Seite:
┄┄┄┄┄┄

Art. 6 Abs. 1 GG enthält einen besonderen Gleichheitssatz, der es verbietet, Ehe und Familie gegenüber anderen Lebens- und Erziehungsgemeinschaften schlechter zu stellen, jedenfalls soweit, als hier eindeutig und systematisch, an die Existenz einer Ehe bzw. an die Wahrnehmung des Elternrechts in ehelicher Erziehungsgemeinschaft angeknüpft wird (vgl. BVerfG, B.v. 10. November 1998 – 2 BvR 1057/91 u.a. – BVerfGE 99, 216 232 ff.>; vgl. auch zu den verfassungsrechtlichen Grenzen einer Gleichstellung anderer Lebensgemeinschaften mit der Ehe U.v. 17. Juli 2002 – 1 BvF 1/01 u.a. – BVerfGE 105, 313 346 f.>). Eine verfassungsrechtlich unzulässige, weil diskriminierende Schlechterstellung liegt auch dann vor, wenn eine Begünstigung vorenthalten wird, die anderen Lebensgemeinschaften gewährt oder zumindest ermöglicht wird (vgl. BVerfG, B. 10. November 1998 – 2 BvR 1057/91 u.a. – a.a.O.).

Zur Verdeutlichung weist der Senat auf Folgendes hin: Wird in einer Familie, in der die Eltern verheiratet sind, ein Kind straffällig, so findet allerdings keine Ungleichbehandlung gegenüber der nicht-ehelichen Lebensgemeinschaft mit gemeinsamen Kindern statt; eine solche findet aber wiederum statt bei nichtehelichen Lebensgemeinschaften mit nicht gemeinsamen Kindern im Verhältnis zum anderen Partner, der nicht Elternteil des Kindes ist. Im Falle der Straffälligkeit eines verheirateten Ehegatten bzw. Elternteils mit Kindern verbleibt es aber bei der Diskriminierung gegenüber der nicht-ehelichen Lebensgemeinschaft ohne Kinder. Denn die Ehegatten dürfen sicherlich nicht schlechter gestellt werden, nur weil sie auch noch Kinder haben. Wenn sie keine hätten, dann würden sie aber offensichtlich in unzulässiger Weise schlechter behandelt.

┄┄┄┄┄┄

Aufgeführte Einträge:
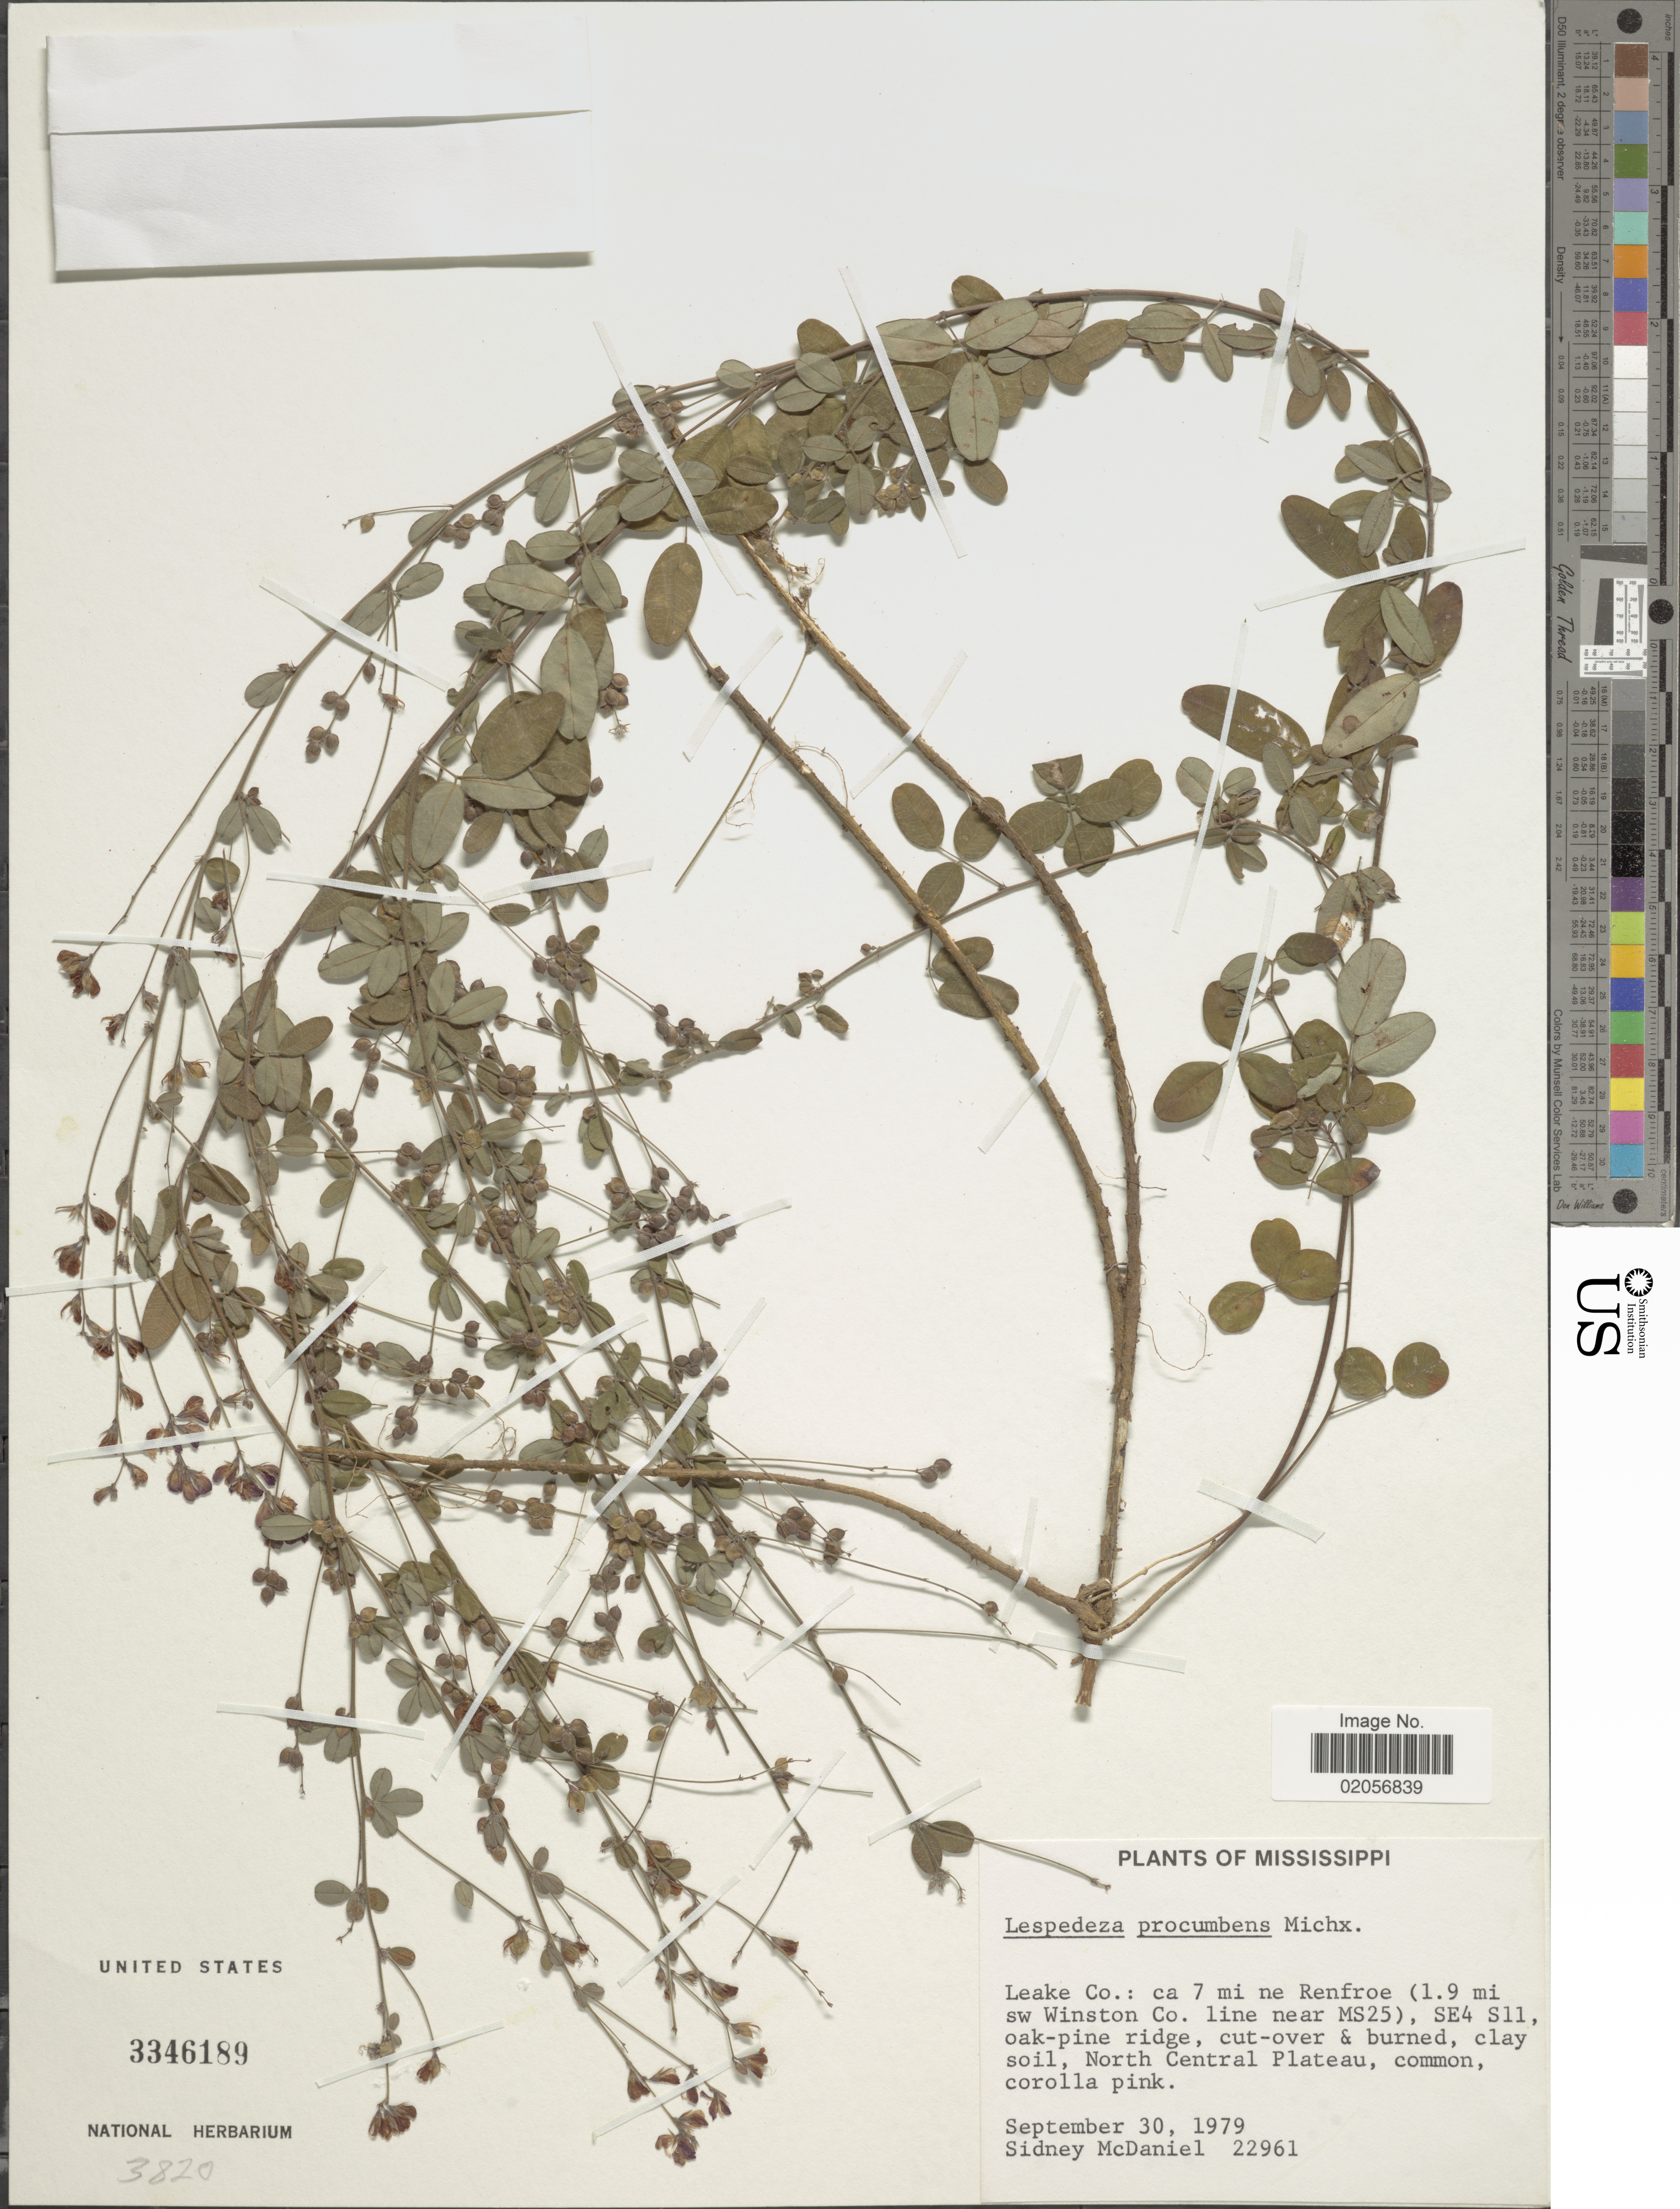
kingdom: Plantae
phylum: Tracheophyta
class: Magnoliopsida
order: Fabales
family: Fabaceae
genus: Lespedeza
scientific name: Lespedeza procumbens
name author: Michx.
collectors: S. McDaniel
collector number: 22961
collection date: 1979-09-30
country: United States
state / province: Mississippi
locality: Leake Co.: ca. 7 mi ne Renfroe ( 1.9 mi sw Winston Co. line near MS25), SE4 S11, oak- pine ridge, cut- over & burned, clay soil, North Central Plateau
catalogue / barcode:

┄┄┄┄┄┄

Aufgabenstellung:
Schreiben Sie aus dem Text zum Gleichheitssatz in Art. 6 GG einen Abschnitt wortgetreu ab. Setzen Sie bei den Worten mit „Zur Verdeutlichung weist“ ein und enden Sie nach „Weise schlechter behandelt.“.

Lösung:
Zur Verdeutlichung weist der Senat auf Folgendes hin: Wird in einer Familie, in der die Eltern verheiratet sind, ein Kind straffällig, so findet allerdings keine Ungleichbehandlung gegenüber der nicht-ehelichen Lebensgemeinschaft mit gemeinsamen Kindern statt; eine solche findet aber wiederum statt bei nichtehelichen Lebensgemeinschaften mit nicht gemeinsamen Kindern im Verhältnis zum anderen Partner, der nicht Elternteil des Kindes ist. Im Falle der Straffälligkeit eines verheirateten Ehegatten bzw. Elternteils mit Kindern verbleibt es aber bei der Diskriminierung gegenüber der nicht-ehelichen Lebensgemeinschaft ohne Kinder. Denn die Ehegatten dürfen sicherlich nicht schlechter gestellt werden, nur weil sie auch noch Kinder haben. Wenn sie keine hätten, dann würden sie aber offensichtlich in unzulässiger Weise schlechter behandelt.